Consider psychotherapy. Fewer than 20% of people on antidepressants undergo psychotherapy, although it’s often important in recovering from depression and avoiding recurrence. In a meta-analysis of controlled studies, investigators at Harvard Medical School and other universities found that people who undergo psychotherapy while discontinuing an antidepressant are less likely to have a relapse.
Stay active. Bolster your internal resources with good nutrition, stress-reduction techniques, regular sleep — and especially physical activity. Exercise has a powerful antidepressant effect. It’s been shown that people are far less likely to relapse after recovering from depression if they exercise three times a week or more. Exercise makes serotonin more available for binding to receptor sites on nerve cells, so it can compensate for changes in serotonin levels as you taper off SRIs and other medications that target the serotonin system.
Seek support. Stay in touch with your clinician as you go through the process. Let her or him know about any physical or emotional symptoms that could be related to discontinuation. If the symptoms are mild, you’ll probably be reassured that they’re just temporary, the result of the medication clearing your system. (A short course of a non-antidepressant medication such as an antihistamine, anti-anxiety medication, or sleeping aid can sometimes ease these symptoms.) If symptoms are severe, you might need to go back to a previous dose and reduce the levels more slowly. If you’re taking an SRI with a short half-life, switching to a longer-acting drug like fluoxetine may help.
You may want to involve a relative or close friend in your planning. If people around you realize that you’re discontinuing antidepressants and may occasionally be irritable or tearful, they’ll be less likely to take it personally. A close friend or family member may also be able to recognize signs of recurring depression that you might not perceive.

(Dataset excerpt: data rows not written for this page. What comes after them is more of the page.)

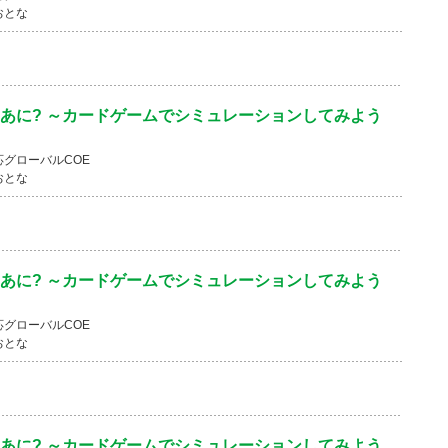
おとな
あに? ～カードゲームでシミュレーションしてみよう
グローバルCOE
おとな
あに? ～カードゲームでシミュレーションしてみよう
グローバルCOE
おとな
あに? ～カードゲームでシミュレーションしてみよう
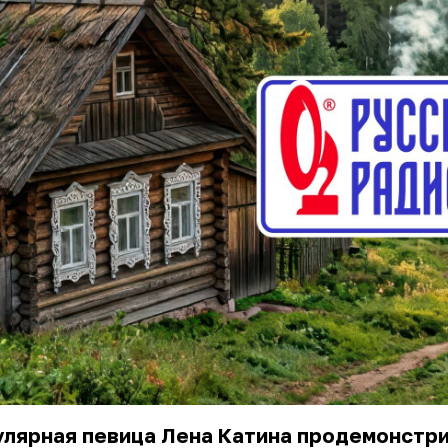
улярная певица Лена Катина продемонстр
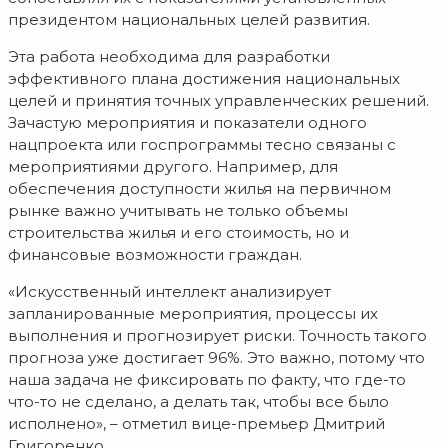
президентом национальных целей развития.
Эта работа необходима для разработки
эффективного плана достижения национальных
целей и принятия точных управленческих решений.
Зачастую мероприятия и показатели одного
нацпроекта или госпрограммы тесно связаны с
мероприятиями другого. Например, для
обеспечения доступности жилья на первичном
рынке важно учитывать не только объемы
строительства жилья и его стоимость, но и
финансовые возможности граждан.
«Искусственный интеллект анализирует
запланированные мероприятия, процессы их
выполнения и прогнозирует риски. Точность такого
прогноза уже достигает 96%. Это важно, потому что
наша задача не фиксировать по факту, что где-то
что-то не сделано, а делать так, чтобы все было
исполнено», – отметил вице-премьер Дмитрий
Григоренко.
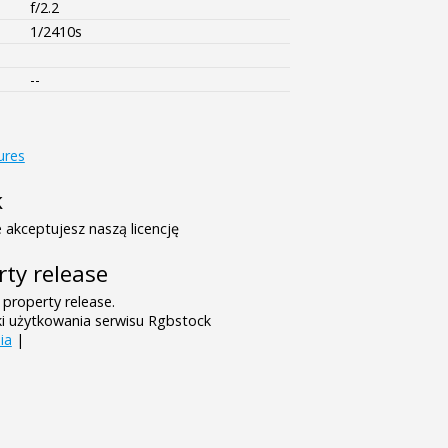
f/2.2
1/2410s
--
ures
k
 akceptujesz naszą licencję
rty release
 property release.
ki użytkowania serwisu Rgbstock
ia
|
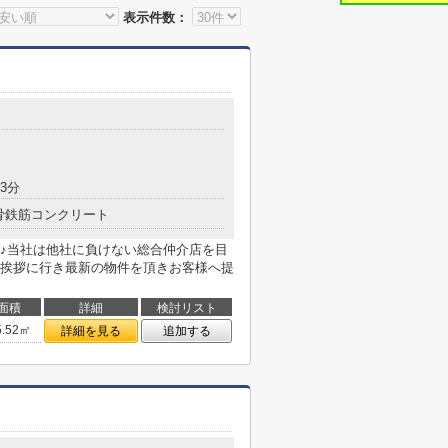
表示件数：
3分
骨鉄筋コンクリート
♪当社は他社に負けない総合仲介店を目
挨拶に行き最新の物件を頂きお客様へ提
面積
詳細
検討リスト
5.52㎡
詳細を見る
追加する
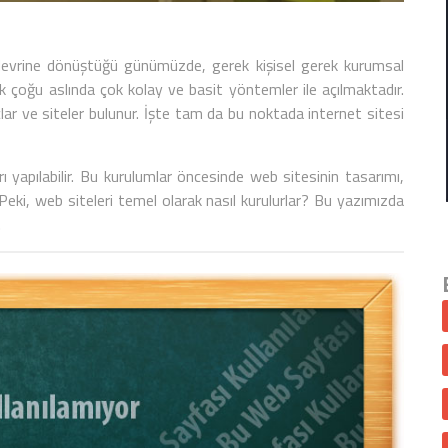
net devrine dönüştüğü günümüzde, gerek kişisel gerek kurumsal
pek çoğu aslında çok kolay ve basit yöntemler ile açılmaktadır.
çlar ve siteler bulunur. İşte tam da bu noktada
internet sitesi
ı yapılabilir. Bu kurulumlar öncesinde web sitesinin tasarımı,
 Peki, web siteleri temel olarak nasıl kurulurlar? Bu yazımızda
.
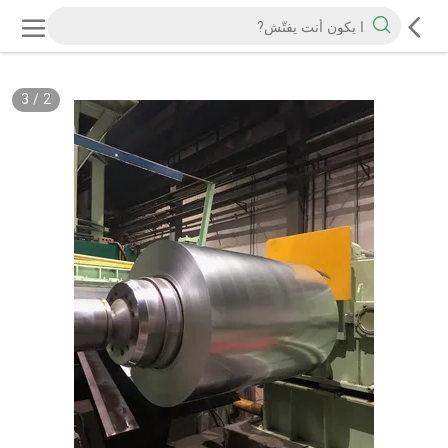
3
/
2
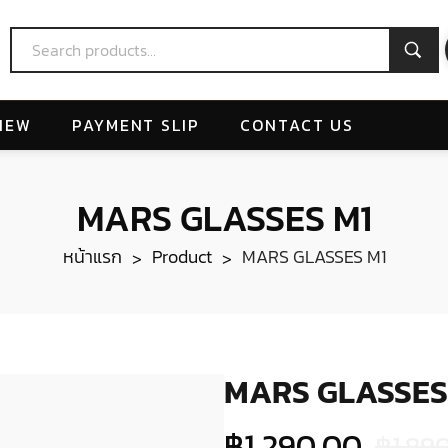
IEW
PAYMENT SLIP
CONTACT US
MARS GLASSES M1
หน้าแรก
Product
MARS GLASSES M1
>
>
MARS GLASSES
฿
1,290.00
฿
1,89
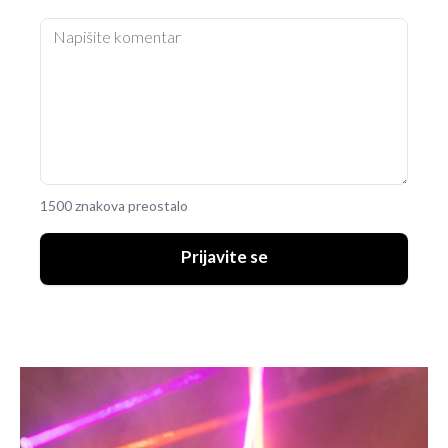
1500 znakova preostalo
Prijavite se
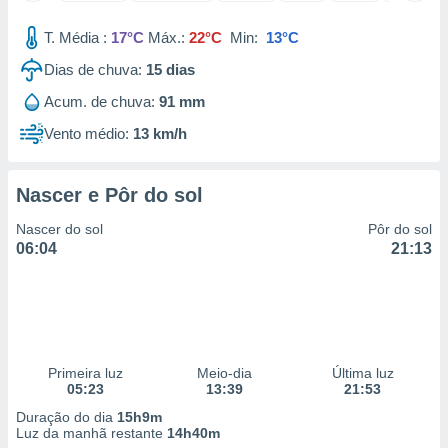
 para
T. Média :
17°C
Máx.:
22°C
Min:
13°C
a, utilizar
Dias de chuva:
15
dias
selecionar
Acum. de chuva:
91 mm
a, criar
personalizar
Vento médio:
13 km/h
tilizar
selecionar
Nascer e Pôr do sol
dos, medir
nho da
Nascer do sol
Pôr do sol
, medir o
06:04
21:13
o dos
r os
ravés de
s ou
s de dados
Primeira luz
Meio-dia
Última luz
es fontes,
05:23
13:39
21:53
 e melhorar
ilizar dados
Duração do dia
15h9m
ara
Luz da manhã restante
14h40m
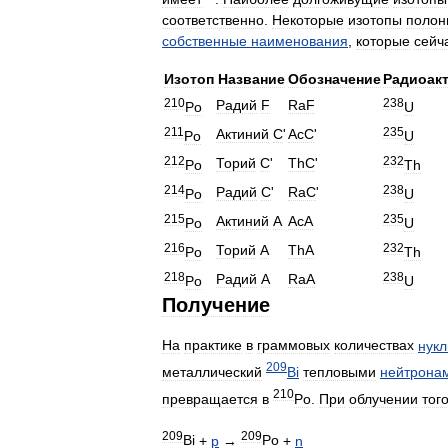
соответственно
.
Некоторые
изотопы
полон
собственные
наименования
,
которые
сейч
Изотоп
Название
Обозначение
Радиоак
210
238
Радий
F
RaF
Po
U
211
235
Актиний
C
'
AcC
'
Po
U
212
232
Торий
C
'
ThC
'
Po
Th
214
238
Радий
C
'
RaC
'
Po
U
215
235
Актиний
A
AcA
Po
U
216
232
Торий
A
ThA
Po
Th
218
238
Радий
A
RaA
Po
U
Получение
На
практике
в
граммовых
количествах
нукл
209
металлический
Bi
тепловыми
нейтрона
210
превращается
в
Po
.
При
облучении
тог
209
209
Bi
+
p
→
Po
+
n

Complete the taper. By the time you stop taking the medication, your dose will be tiny. (You may already have been cutting your pills in half or using a liquid formula to achieve progressively smaller doses.) Some psychiatrists prescribe a single 20-milligram tablet of fluoxetine the day after the last dose of a shorter-acting antidepressant in order to ease its final washout from the body, although this approach hasn’t been tested in a clinical trial.
Check in with your clinician one month after you’ve stopped the medication altogether. At this follow-up appointment, she or he will check to make sure discontinuation symptoms have eased and there are no signs of returning depression. Ongoing monthly check-ins may be advised.